At stake is a market potentially bigger than Wi-Fi, with UWB touted by many as essential to consumer electronics -- doing for that what Wi-Fi's done for home computing. But many questions remain: whose technology best matches the way people will want to use it, which one will best match whatever the regulators allow, and how bad the risk of interference to other services is.
John Barr, director of standards realisation, and Martin Rofheart, director of UWB Operations, both at Motorola, spoke to ZDNet UK about recent developments in UWB.
ZD: How do you react to Intel's statement that it will push ahead with the MBOA and go to market regardless of the standards committee?
MR: Direct Sequence will be in the market and it will be there first. We have second-generation production silicon, and third generation coming out soon. Intel has PowerPoint presentations. We've shown three streams of high-definition video simultaneously at our booth in CES with Samsung.
JB: Intel would like to become the standard, but they can't convince the wider technical community because it's full of people who know what they're talking about. You don't create a standard just by putting up a Web site with 70 logos on it. But they own Wireless USB and are trying to pull UWB back into that. They're trying to block any other standard, that's the way they've been operating in 802.15.3a from the beginning.
Is it going to have to be one standard or the other?

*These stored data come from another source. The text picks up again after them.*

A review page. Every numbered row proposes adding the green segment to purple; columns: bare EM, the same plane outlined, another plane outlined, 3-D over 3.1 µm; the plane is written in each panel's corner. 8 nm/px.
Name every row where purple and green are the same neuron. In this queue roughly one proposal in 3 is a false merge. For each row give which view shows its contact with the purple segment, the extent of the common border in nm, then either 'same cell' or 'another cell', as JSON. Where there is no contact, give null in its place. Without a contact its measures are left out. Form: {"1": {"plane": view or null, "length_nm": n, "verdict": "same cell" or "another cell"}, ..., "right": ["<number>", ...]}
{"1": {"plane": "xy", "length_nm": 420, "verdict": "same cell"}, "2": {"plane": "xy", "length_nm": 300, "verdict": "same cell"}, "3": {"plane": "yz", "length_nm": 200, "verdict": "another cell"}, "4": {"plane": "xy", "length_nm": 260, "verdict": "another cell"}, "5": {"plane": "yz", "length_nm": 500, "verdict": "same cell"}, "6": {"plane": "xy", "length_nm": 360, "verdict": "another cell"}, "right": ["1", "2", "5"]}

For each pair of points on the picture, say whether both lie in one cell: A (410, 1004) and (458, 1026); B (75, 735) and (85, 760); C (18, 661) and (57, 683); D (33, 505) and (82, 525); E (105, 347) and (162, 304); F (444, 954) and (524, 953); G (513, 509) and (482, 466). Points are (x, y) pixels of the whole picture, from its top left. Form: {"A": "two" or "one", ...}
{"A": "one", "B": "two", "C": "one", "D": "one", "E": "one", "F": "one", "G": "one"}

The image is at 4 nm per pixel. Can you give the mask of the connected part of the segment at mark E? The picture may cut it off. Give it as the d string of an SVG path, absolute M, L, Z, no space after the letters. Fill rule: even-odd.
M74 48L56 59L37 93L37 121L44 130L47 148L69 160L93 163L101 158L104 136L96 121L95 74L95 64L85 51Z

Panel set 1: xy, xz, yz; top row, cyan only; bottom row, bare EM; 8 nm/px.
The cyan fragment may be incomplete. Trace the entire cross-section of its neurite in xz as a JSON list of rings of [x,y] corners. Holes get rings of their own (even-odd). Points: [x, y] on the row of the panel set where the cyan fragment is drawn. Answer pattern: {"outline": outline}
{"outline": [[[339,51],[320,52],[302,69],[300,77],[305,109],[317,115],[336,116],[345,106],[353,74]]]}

MR: We share common spectrum with the Intel solution, so the sensible thing is to have harmonisation and assure quality of service. At the last meeting [of the committee] in Vancouver we did what we could to come to an agreement. We made a proposal so that we can come together -- come up with a standard that works better than just picking up one of the standards. And then at the last ad-hoc meeting, we had good participation to move the standard forward by letting different UWB radios talk to each other. It isn't costly to do this -- you don't need extra transistors and from a technical perspective there's virtually no cost.